◆ **Task objective**: Please transcribe the listing below exactly, but only from the line containing "Parquet avec noeuds" through its last line.
------------
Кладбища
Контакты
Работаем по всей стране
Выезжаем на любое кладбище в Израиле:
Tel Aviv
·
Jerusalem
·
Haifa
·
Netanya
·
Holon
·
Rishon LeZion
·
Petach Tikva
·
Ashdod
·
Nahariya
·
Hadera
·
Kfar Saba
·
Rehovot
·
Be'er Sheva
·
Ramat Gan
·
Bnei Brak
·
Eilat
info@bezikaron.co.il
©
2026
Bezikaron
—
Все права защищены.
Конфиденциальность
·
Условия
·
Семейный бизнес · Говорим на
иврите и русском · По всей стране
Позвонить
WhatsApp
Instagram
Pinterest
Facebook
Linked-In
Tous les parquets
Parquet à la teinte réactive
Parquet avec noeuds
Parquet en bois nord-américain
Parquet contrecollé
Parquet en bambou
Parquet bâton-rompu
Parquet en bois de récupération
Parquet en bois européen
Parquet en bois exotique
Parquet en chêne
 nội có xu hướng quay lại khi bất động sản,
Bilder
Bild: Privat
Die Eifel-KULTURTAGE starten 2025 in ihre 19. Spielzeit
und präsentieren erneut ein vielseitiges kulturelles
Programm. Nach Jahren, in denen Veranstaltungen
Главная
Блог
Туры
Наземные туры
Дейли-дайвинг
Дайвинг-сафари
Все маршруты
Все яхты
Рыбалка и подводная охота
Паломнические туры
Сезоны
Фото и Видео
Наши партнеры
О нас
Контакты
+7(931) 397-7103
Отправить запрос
------------
◆ **Your solution**:
Parquet avec noeuds
Parquet en bois nord-américain
Parquet contrecollé
Parquet en bambou
Parquet bâton-rompu
Parquet en bois de récupération
Parquet en bois européen
Parquet en bois exotique
Parquet en chêne
 nội có xu hướng quay lại khi bất động sản,
Bilder
Bild: Privat
Die Eifel-KULTURTAGE starten 2025 in ihre 19. Spielzeit
und präsentieren erneut ein vielseitiges kulturelles
Programm. Nach Jahren, in denen Veranstaltungen
Главная
Блог
Туры
Наземные туры
Дейли-дайвинг
Дайвинг-сафари
Все маршруты
Все яхты
Рыбалка и подводная охота
Паломнические туры
Сезоны
Фото и Видео
Наши партнеры
О нас
Контакты
+7(931) 397-7103
Отправить запрос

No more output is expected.